In 2003, the Accreditation Council for Graduate Medical Education limited residents to an 80-hour workweek (averaged over four weeks). A 2008 Institute of Medicine report called for further restrictions, and the ACGME instituted some in 2010 when it approved new rules that called for more rest between shifts and decreased the length of work shifts for first-year residents to 16 hours from 30. Those rules went into effect in July 2011.
Restrictions on resident duty hours are traced back to the efforts of the late Sidney Zion. Zion, a journalist, prosecutor and novelist, campaigned for more rest and supervision of residents after his 18-year-old daughter, Libby, died a few hours after entering New York Hospital on March 4, 1984.
In the first study, a total of 2,323 residents from 51 residency programs at 14 institutions were surveyed. The respondents included 837 physicians who began their training after the 16-hour restriction went in effect in 2011, as well as 714 who began in 2009 and 772 in 2010. Among the new interns, 22.3% reported committing a serious medical error compared with 19.1% of the residents in the pre-implementation cohort.
The researchers noted that other reports have linked the new restrictions to an increase in handoffs, which has been linked to more errors, and this could be the reason for the higher percentage of interns reporting harmful medical mistakes. In the Johns Hopkins study, the minimal number of patient handoffs increased from three under the 30-hour shift limit to as high as nine under the 16-hour limit; and the minimal number of interns seeing a patient during a three-day stay went from three to as high as five.
Conducted during two four-week periods in 2011 before the 16-hour limit went in effect in July, the interns in the Johns Hopkins study were divided into three groups, including a “2003-compliant” group which included a 30-hour limit on works shifts and two different 2011-compliant groups.
One 2011-compliant group worked a night shift, which decreased their availability for traditional residency education programs such as noontime conferences and morning rounds.

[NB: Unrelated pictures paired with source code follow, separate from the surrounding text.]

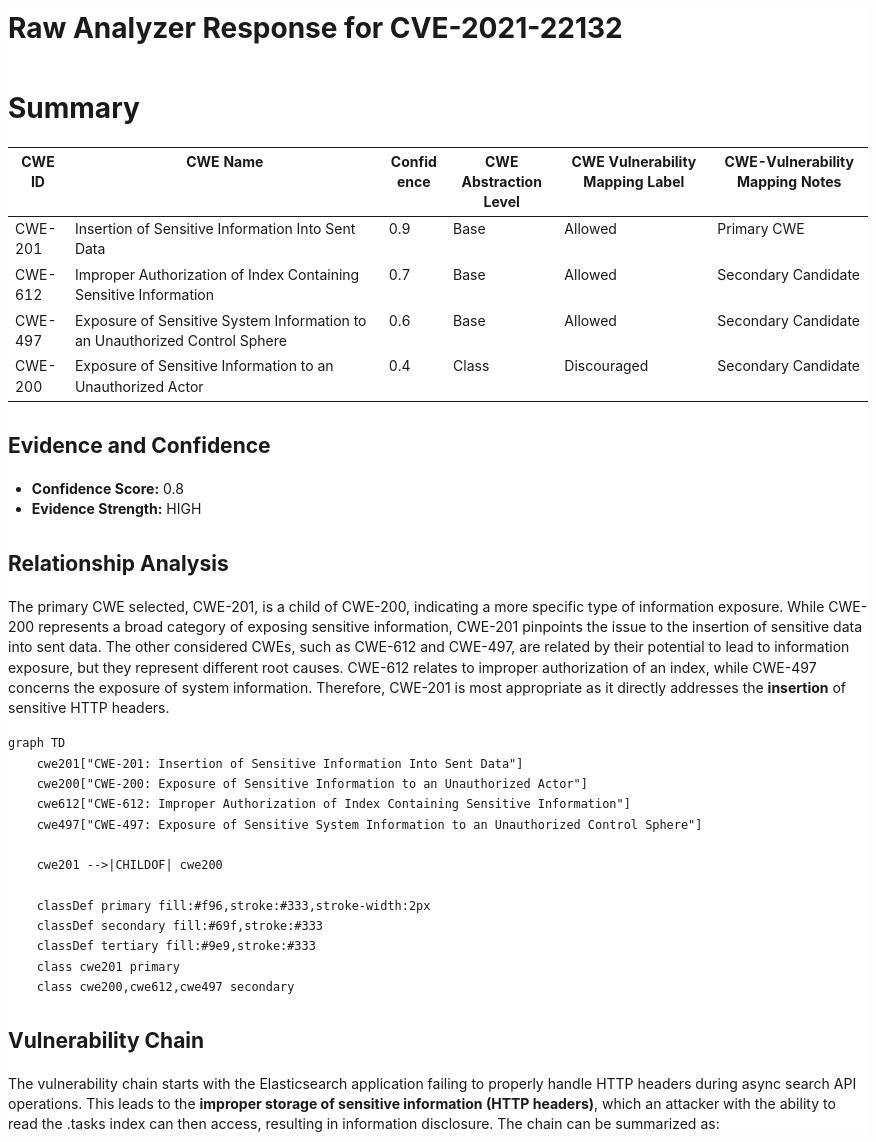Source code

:# Raw Analyzer Response for CVE-2021-22132

# Summary
| CWE ID | CWE Name | Confidence | CWE Abstraction Level | CWE Vulnerability Mapping Label | CWE-Vulnerability Mapping Notes |
|---|---|---|---|---|---|
| CWE-201 | Insertion of Sensitive Information Into Sent Data | 0.9 | Base | Allowed | Primary CWE |
| CWE-612 | Improper Authorization of Index Containing Sensitive Information | 0.7 | Base | Allowed | Secondary Candidate |
| CWE-497 | Exposure of Sensitive System Information to an Unauthorized Control Sphere | 0.6 | Base | Allowed | Secondary Candidate |
| CWE-200 | Exposure of Sensitive Information to an Unauthorized Actor | 0.4 | Class | Discouraged | Secondary Candidate |

## Evidence and Confidence

*   **Confidence Score:** 0.8
*   **Evidence Strength:** HIGH

## Relationship Analysis
The primary CWE selected, CWE-201, is a child of CWE-200, indicating a more specific type of information exposure. While CWE-200 represents a broad category of exposing sensitive information, CWE-201 pinpoints the issue to the insertion of sensitive data into sent data. The other considered CWEs, such as CWE-612 and CWE-497, are related by their potential to lead to information exposure, but they represent different root causes. CWE-612 relates to improper authorization of an index, while CWE-497 concerns the exposure of system information. Therefore, CWE-201 is most appropriate as it directly addresses the **insertion** of sensitive HTTP headers.

```mermaid
graph TD
    cwe201["CWE-201: Insertion of Sensitive Information Into Sent Data"]
    cwe200["CWE-200: Exposure of Sensitive Information to an Unauthorized Actor"]
    cwe612["CWE-612: Improper Authorization of Index Containing Sensitive Information"]
    cwe497["CWE-497: Exposure of Sensitive System Information to an Unauthorized Control Sphere"]
    
    cwe201 -->|CHILDOF| cwe200
    
    classDef primary fill:#f96,stroke:#333,stroke-width:2px
    classDef secondary fill:#69f,stroke:#333
    classDef tertiary fill:#9e9,stroke:#333
    class cwe201 primary
    class cwe200,cwe612,cwe497 secondary
```

## Vulnerability Chain
The vulnerability chain starts with the Elasticsearch application failing to properly handle HTTP headers during async search API operations. This leads to the **improper storage of sensitive information (HTTP headers)**, which an attacker with the ability to read the .tasks index can then access, resulting in information disclosure. The chain can be summarized as:
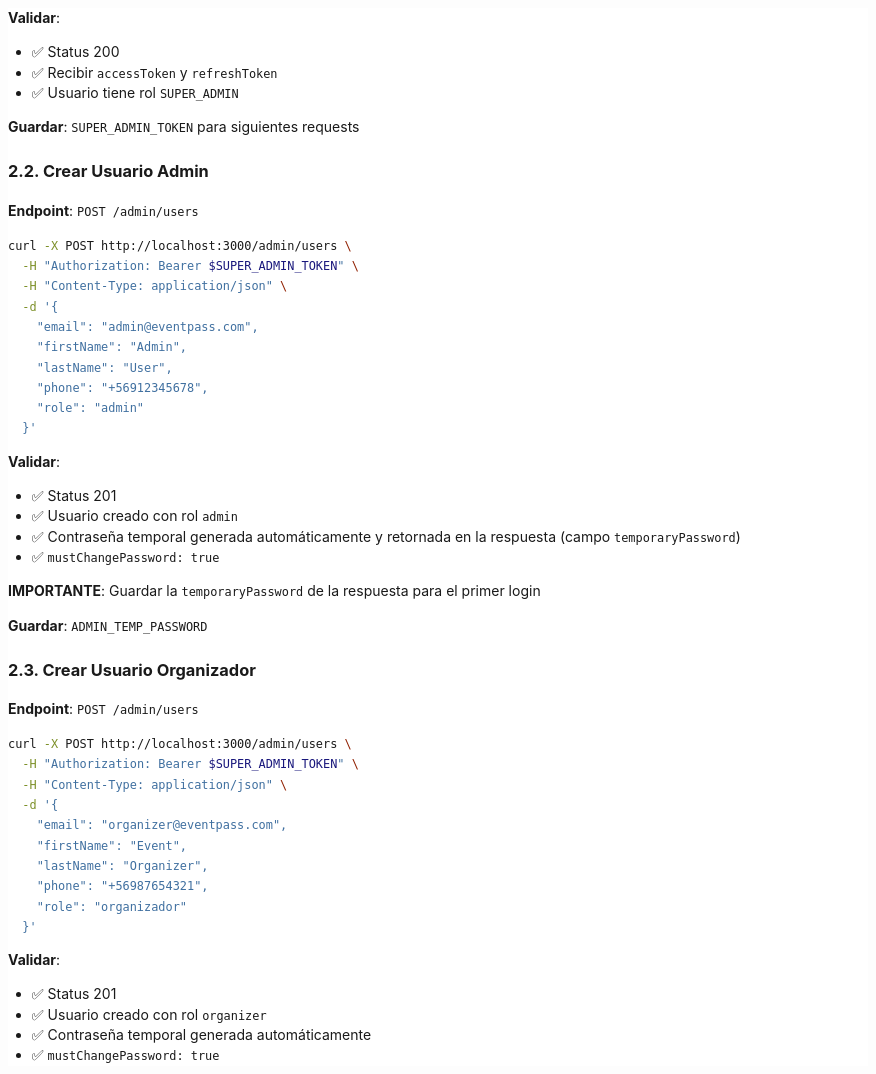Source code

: **Validar**:
- ✅ Status 200
- ✅ Recibir `accessToken` y `refreshToken`
- ✅ Usuario tiene rol `SUPER_ADMIN`

**Guardar**: `SUPER_ADMIN_TOKEN` para siguientes requests

### 2.2. Crear Usuario Admin

**Endpoint**: `POST /admin/users`

```bash
curl -X POST http://localhost:3000/admin/users \
  -H "Authorization: Bearer $SUPER_ADMIN_TOKEN" \
  -H "Content-Type: application/json" \
  -d '{
    "email": "admin@eventpass.com",
    "firstName": "Admin",
    "lastName": "User",
    "phone": "+56912345678",
    "role": "admin"
  }'
```

**Validar**:
- ✅ Status 201
- ✅ Usuario creado con rol `admin`
- ✅ Contraseña temporal generada automáticamente y retornada en la respuesta (campo `temporaryPassword`)
- ✅ `mustChangePassword: true`

**IMPORTANTE**: Guardar la `temporaryPassword` de la respuesta para el primer login

**Guardar**: `ADMIN_TEMP_PASSWORD`

### 2.3. Crear Usuario Organizador

**Endpoint**: `POST /admin/users`

```bash
curl -X POST http://localhost:3000/admin/users \
  -H "Authorization: Bearer $SUPER_ADMIN_TOKEN" \
  -H "Content-Type: application/json" \
  -d '{
    "email": "organizer@eventpass.com",
    "firstName": "Event",
    "lastName": "Organizer",
    "phone": "+56987654321",
    "role": "organizador"
  }'
```

**Validar**:
- ✅ Status 201
- ✅ Usuario creado con rol `organizer`
- ✅ Contraseña temporal generada automáticamente
- ✅ `mustChangePassword: true`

“Programs have expanded curricula to include evening teaching by attending physicians, but there will be inherent limitations in the content delivered during these hours because of faculty availability and patient convenience,” the authors wrote. “Finally, faculty often face increased clinical duties to compensate for the work previously done by residents, reducing their time to teach. This, coupled with pressures to 'get the resident out on time,' will further reduce teaching opportunities even during daytime hours.”
While public focus remains on the duty-hour aspect of physician training, new changes are going into effect this July that will focus on outcomes and whether residents are meeting educational milestones in patient care, medical knowledge, communication, professionalism and other elements aimed enhance physician preparation for practice.
Professionalism has become a focus of graduate medical education as many experts, including ACGME CEO Dr. Thomas Nasca, have expressed concern about duty-hour restrictions creating a “shift-work mentality” among young physicians where they see the role of physicians “devolving” from being a professional to being a technician.